A haircut should cost less than 20 bucks and be over in under 10 minutes. That’s my opinion. A couple of years ago, I came across a storefront in the West Village with an old-school rustic sign complete with spelling error announcing a barber shop—a perfect signifier for a fast and inexpensive cut by perhaps an older foreign gentleman who views his trade as a craft as opposed to an art. It turns out I misread the subtle cues of hipster branding. The barbershop in question belongs to a chain of three shops called F.S.C. Barber, which in turn is part of the Freemans brand, including at least one New York City restaurant and a men’s clothing label (custom flannel suits made in Brooklyn). It’s neither cheap, nor fast.

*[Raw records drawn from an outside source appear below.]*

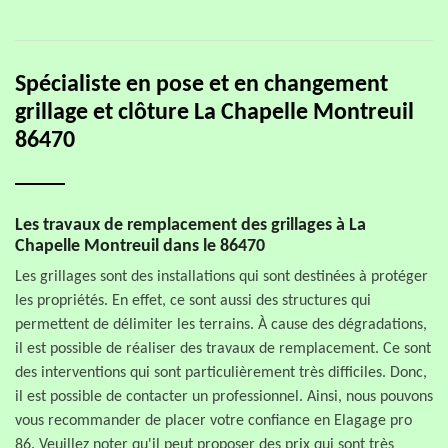
Spécialiste en pose et en changement
grillage et clôture La Chapelle Montreuil
86470
Les travaux de remplacement des grillages à La
Chapelle Montreuil dans le 86470
Les grillages sont des installations qui sont destinées à protéger
les propriétés. En effet, ce sont aussi des structures qui
permettent de délimiter les terrains. À cause des dégradations,
il est possible de réaliser des travaux de remplacement. Ce sont
des interventions qui sont particulièrement très difficiles. Donc,
il est possible de contacter un professionnel. Ainsi, nous pouvons
vous recommander de placer votre confiance en Elagage pro
86. Veuillez noter qu'il peut proposer des prix qui sont très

Freemans is a pioneer in a trend that we have seen happening for a while now, striving for a sort of refined, woolly, arts-and-craftsy, anachronistic Americana feeling. Think taxidermy, hand-cobbled brogues, and cocktails made with rye. The common denominator in this trend seems to be a yearning for the "authentic." Interestingly, things don’t need to actually be authentic as long as they feel authentic. In fact, they can be completely fake. Take Hipstamatic or Instagram, apps that let you simulate the look and feel of different types of old film photographs right in your iPhone, transforming your life as seen through Twitter and Facebook into a French new wave cinema storyboard. People have the ability to edit and broadcast their lives, and a lot of them are choosing to do so through an idealized analog retro filter in which they candidly appear as if they weren’t aware of being watched.
Perhaps a postmodernist would call this inauthentic authenticity.
But is inauthentic authenticity more than a mere nostalgic trend? A cycle in the speeding pendulum that swings between the futuristic sportswear made of high-tech fabric and the retrospective L.L. Bean limited-edition wood-and-canvas canoe? Or is there something real in the zeitgeist: Are people reacting to an overproduced reality in which Hollywood fake is held up as an ideal? I think it is too early to tell.
But it is interesting how different levels of irony, meta-commentary, and self-awareness conflate into one weird mix. In Portlandia, the IFC television series, the show’s creators, Fred Armisen and Carrie Brownstein, have built a whole universe around satirizing inauthentic authenticity. And yet, they freely admit that they have a lot in common with the characters and lifestyle they are making fun of. So it seems possible and permissible to live a cliché while simultaneously making fun of it. Or is it merely a defensive attitude, to poke your own balloon before anyone else does?
So in terms of brands and branding, can we glean anything significant from this trend? I think as with any trend, it favors some brands over others. However, there are some interesting lessons to be learnt from J. Crew; they have managed to harness the trend and take inauthentic authenticity to the next level, to mainstream America. The narrative they put forth for men in catalogues and advertising is a composite of the following:
•outdoorsy, classical, New England, early ’60s collegiate
•oaky, duck hunting, landed gentry, sheep dog
•waxed mustache, axe-yielding, self-sufficient, eccentric woodsman
The common denominator is, of course, authenticity and nostalgia for a time when things were "real." J. Crew has been uncommonly smart in leveraging this trend without having to alienate their core customers by changing the brand and products too much. Instead, through an ingenious strategy of co-branding, they have extended their offering and brought in outside brands that possess that singular patina and heritage that we yearn for.
These brands range from Timex (a stealth Waspy way of saying that expensive watches are vulgar and thus avoiding having to buy that expensive watch you want but can’t afford) to Barbour (hunting for ducks on your property), and Sperry Top-Siders (summers in Cape Cod). This strategy is smart, because it gives J. Crew a cost-efficient way to stay constantly relevant through a curation of brands and products. So when Minnetonkas become passé, the company can simply replace the moccasins with something else.
We are indeed living in an interesting age when it is socially accepted, even prestigious, to fake an authentic experience. We have come a long way from frowning at the Italian pavilion at Epcot center with all its fake kitsch. Today’s simulacra are tasteful and only kitsch as an ironic statement.